Crimes of Passion: Sophie Hannah, Michael Hughes and David Wilson
A Free Thinking Festival discussion hosted by Matthew Sweet at Sage Gateshead. The Festival theme this year is the emotions so this debate looks at murder in fact and fiction.
Many legal systems have allowed the accused the defence of a “crime of passion”: attributing their act to a sudden explosion of feeling, rather than pre-meditated violence. Prosecutors, though, have argued that “passion” is simply another word for “insanity” or “malice”.
David Wilson was the youngest prison governor in England aged 29. He is Emeritus Professor of Criminology and founding Director of the Centre for Applied Criminology at Birmingham City University. He presented the CBS series Voice of a Serial Killer and, for BBC Radio 4, In The Criminologist’s Chair. His latest book is My Life with Murderers: Behind Bars with the World’s Most Violent Men.

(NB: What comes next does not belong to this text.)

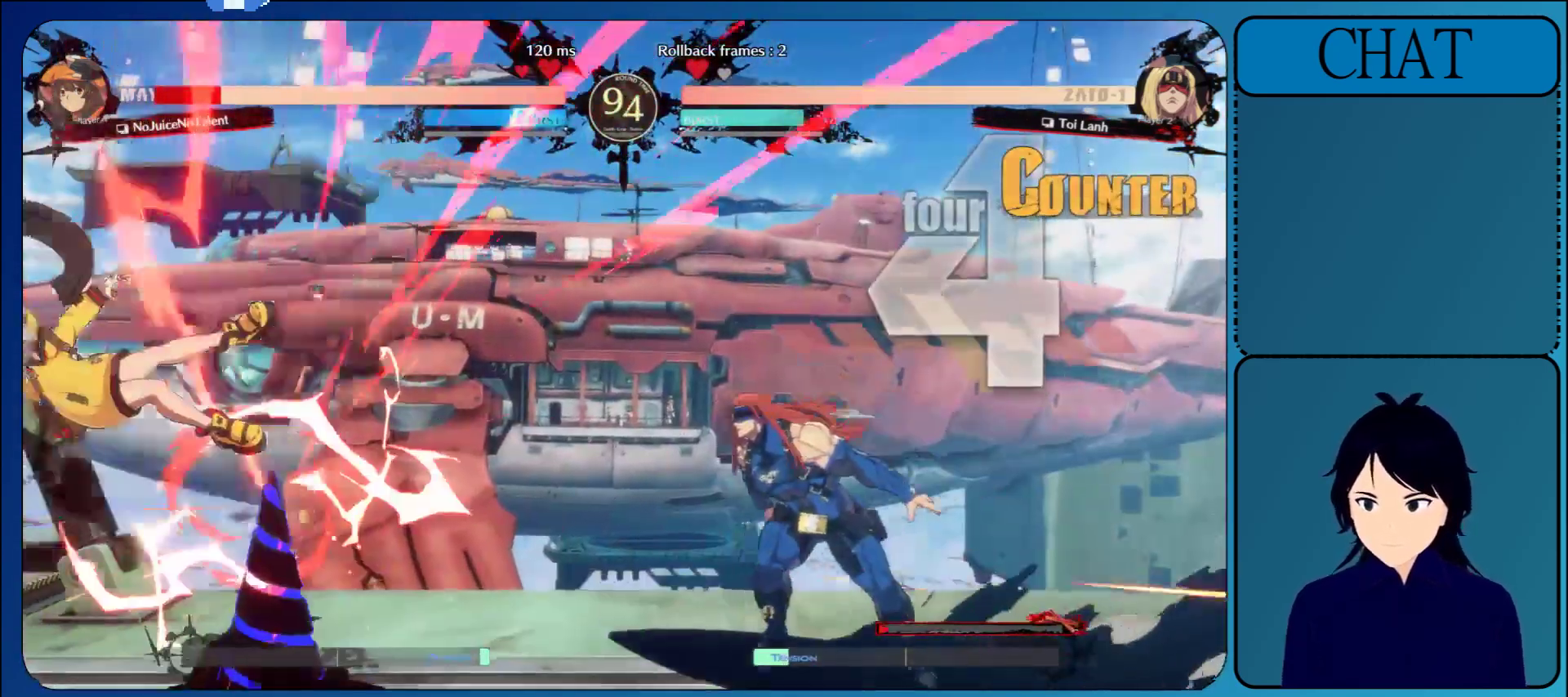
{"buttons": ["L1"], "left_stick": "right", "events": [[167, "L1", "up"], [267, "left_stick", "center"], [317, "left_stick", "right"], [400, "L1", "down"]]}
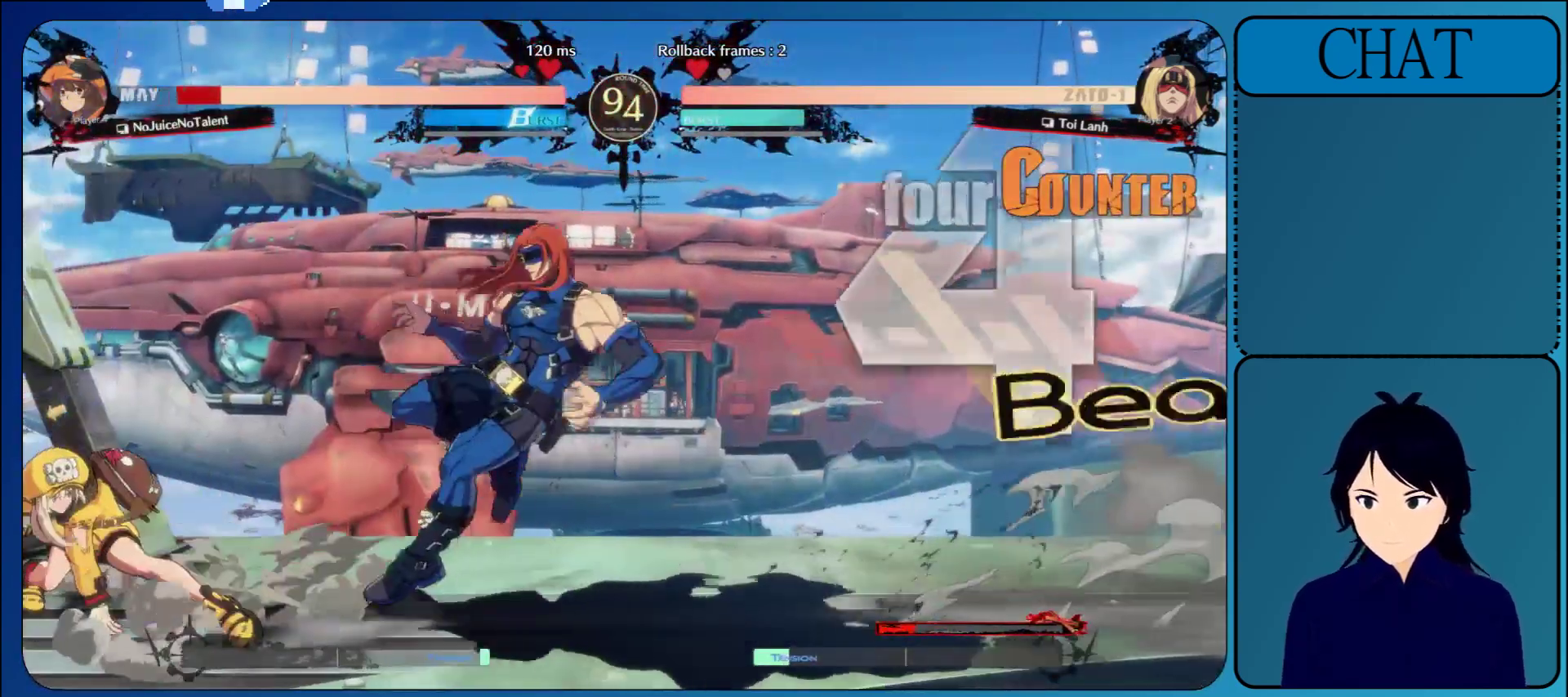
{"buttons": [], "left_stick": "down", "events": [[17, "L1", "up"], [100, "left_stick", "down-left"], [233, "L1", "down"], [250, "left_stick", "left"], [400, "L1", "up"], [450, "left_stick", "down"]]}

Sophie Hannah is a poet and crime novelist who, with the blessing of the Christie estate, has written three new Poirot novels The Monogram Murders, Closed Casket and The Mystery of Three Quarters. Her latest publication is a self-help book entitled How to Hold a Grudge.
Michael Hughes’ most recent novel Country maps Homer’s Iliad onto 1990s Northern Ireland to describe both the black comedy and the brutality of The Troubles. His previous novel is The Countenance Divine. He teaches creative writing and also works as a professional actor.